Q. I recently watched a Netflix documentary called The Family. It’s about a semi-secret religious group that apparently sponsors the annual Prayer Breakfast in Washington. Although it was comforting at first glance to see a group of high-level leaders all bowing their heads in prayer, it was also disconcerting since the motto of The Fellowship is Jesus and nothing, and they seem to have reduced Jesus to simply a model of organization and leadership in the natural world. I would like your take on this group and their activities. — G.R., Tennessee.
A. We don’t watch Netflix, but we looked up on the Internet information about “The Family.” The series is based on Jeff Sharlet’s book The Family: The Secret Fundamentalism at the Heart of American Power, which we have not read. Their website says that in the first season, “investigative journalists expose The Fellowship, a Christian Fundamentalist organization quietly operating in the corridors of power in Washington, D.C.” We watched the trailer for an episode entitled “New World Order,” which says that the leader of The Family “obscures the group’s role in the National Prayer Breakfast, which has become a hub for backroom global influence-peddling.” One character says that “Jesus is the answer, but Jesus and Capitol Hill don’t mix.”

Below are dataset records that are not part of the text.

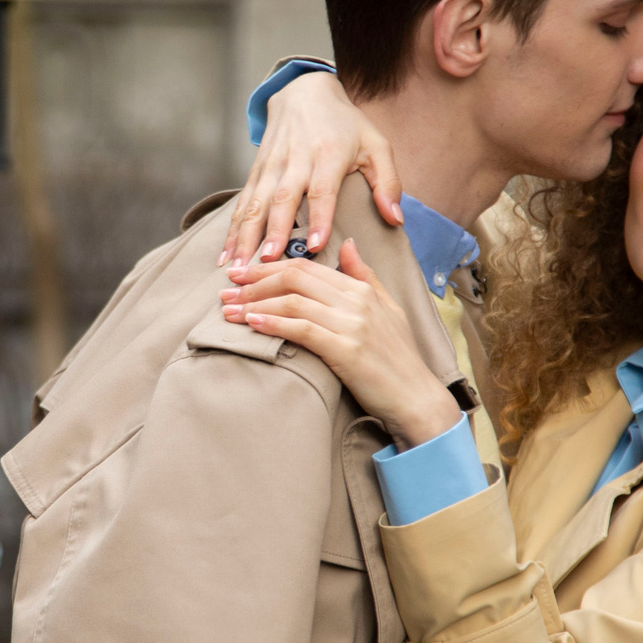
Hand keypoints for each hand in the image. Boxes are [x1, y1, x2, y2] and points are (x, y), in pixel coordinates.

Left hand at [221, 241, 460, 446]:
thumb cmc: (398, 358)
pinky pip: (301, 329)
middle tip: (227, 291)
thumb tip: (347, 244)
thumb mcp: (387, 308)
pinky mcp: (346, 350)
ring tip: (229, 311)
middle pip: (294, 278)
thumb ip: (364, 275)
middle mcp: (357, 300)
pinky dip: (272, 323)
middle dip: (254, 282)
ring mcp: (352, 324)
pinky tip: (252, 324)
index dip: (269, 268)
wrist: (415, 397)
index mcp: (362, 289)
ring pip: (292, 301)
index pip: (306, 267)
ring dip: (255, 304)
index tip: (242, 274)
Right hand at [223, 70, 403, 267]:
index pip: (322, 189)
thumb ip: (388, 182)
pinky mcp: (256, 169)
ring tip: (239, 266)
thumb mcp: (376, 146)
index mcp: (328, 154)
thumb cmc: (346, 125)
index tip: (316, 246)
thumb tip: (395, 219)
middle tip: (268, 262)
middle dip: (273, 232)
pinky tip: (225, 253)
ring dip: (245, 235)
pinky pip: (243, 201)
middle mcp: (296, 159)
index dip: (319, 218)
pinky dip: (233, 228)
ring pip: (256, 202)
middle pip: (282, 198)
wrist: (304, 92)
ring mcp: (272, 165)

The Family is fiction, and it’s telling that the focus is on Christian Fundamentalists, not on some of the most influential powerbrokers in Washington, such as those who belong the very real Council on Foreign Relations, which has had a stranglehold on power in Washington for decades.

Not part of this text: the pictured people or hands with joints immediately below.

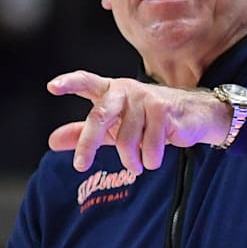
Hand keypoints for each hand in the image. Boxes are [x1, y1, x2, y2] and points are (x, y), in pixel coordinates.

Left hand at [47, 70, 231, 172]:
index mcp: (110, 90)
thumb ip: (84, 132)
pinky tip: (153, 158)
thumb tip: (52, 141)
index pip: (87, 81)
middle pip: (100, 116)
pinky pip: (149, 146)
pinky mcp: (164, 110)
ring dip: (130, 160)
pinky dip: (150, 159)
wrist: (194, 116)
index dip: (69, 83)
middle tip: (80, 166)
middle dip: (88, 143)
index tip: (52, 87)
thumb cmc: (148, 120)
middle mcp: (126, 90)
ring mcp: (146, 98)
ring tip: (136, 165)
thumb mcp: (114, 127)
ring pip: (126, 140)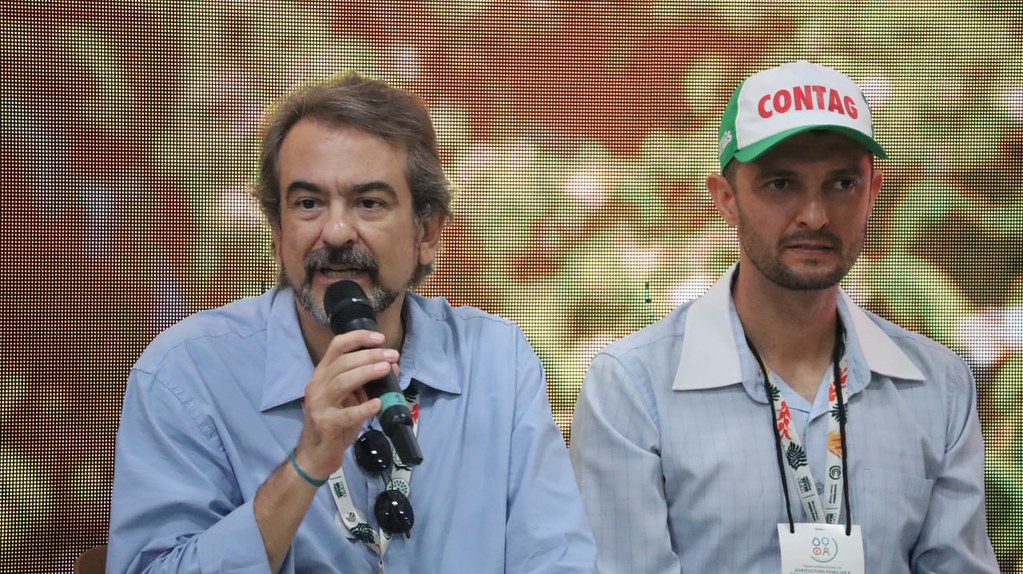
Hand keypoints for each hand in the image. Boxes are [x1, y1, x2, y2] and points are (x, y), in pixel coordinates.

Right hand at [292, 329, 393, 479]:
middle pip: (342, 362)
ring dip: (366, 373)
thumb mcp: (351, 399)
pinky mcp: (326, 424)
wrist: (314, 455)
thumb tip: (392, 366)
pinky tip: (378, 404)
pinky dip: (363, 408)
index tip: (380, 338)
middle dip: (369, 356)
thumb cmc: (335, 423)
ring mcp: (319, 405)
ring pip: (342, 382)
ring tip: (386, 370)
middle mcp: (317, 385)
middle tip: (392, 356)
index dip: (358, 338)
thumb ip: (367, 383)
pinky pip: (346, 414)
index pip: (336, 346)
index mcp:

Q. I hear a lot about “Critical Race Theory” being taught in our schools and wonder if you could tell me what it is all about. — B.B., Oklahoma.

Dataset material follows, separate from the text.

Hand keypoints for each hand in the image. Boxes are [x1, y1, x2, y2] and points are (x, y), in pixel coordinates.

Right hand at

A. Critical Race Theory (CRT) claims, falsely, that America is systemically racist and that every aspect of our society — history, government, economics, science, entertainment, sports, sociology, education — must be viewed through the prism of racism. Author and writer John Horvat II has offered six reasons why this theory is not only wrong but dangerous for America’s future.
First, “Critical Race Theory makes use of the false Marxist analysis of class struggle. It divides society into two categories of oppressors and oppressed and pits them against each other, in constant strife.”
Second, “Contrary to what Critical Race Theory affirms, race is not the prism that must be used to see all things.”
Third, “Culture does not determine the behavior of individuals endowed with free will.”
Fourth, “Critical Race Theory proposes revolution, not reform.”
Fifth, “Critical Race Theory denies the progress of science, logic, and reason.”
Sixth, “Critical Race Theory excludes Christian charity.”
CRT, said Horvat, “is based on an identity-politics analysis of society” that sees the nation “as a boiling cauldron of victimized groups oppressed by the dominant white racist culture.” He said that “individuals are encouraged to think in terms of ‘intersectionality,’ whereby they can claim to be oppressed in many ways by identifying with more than one social group, race, gender, or class.”
This “divisive characterization of society,” said Horvat, is opposed to Catholic social teaching, which “seeks to bind all together in charity . . . in true and perfect unity. When charity rules a social order, individuals become self-sacrificing for the common good. They love their neighbors as themselves, for the love of God. The Church’s action teaches and spreads unity in Christ to all in society, not division.”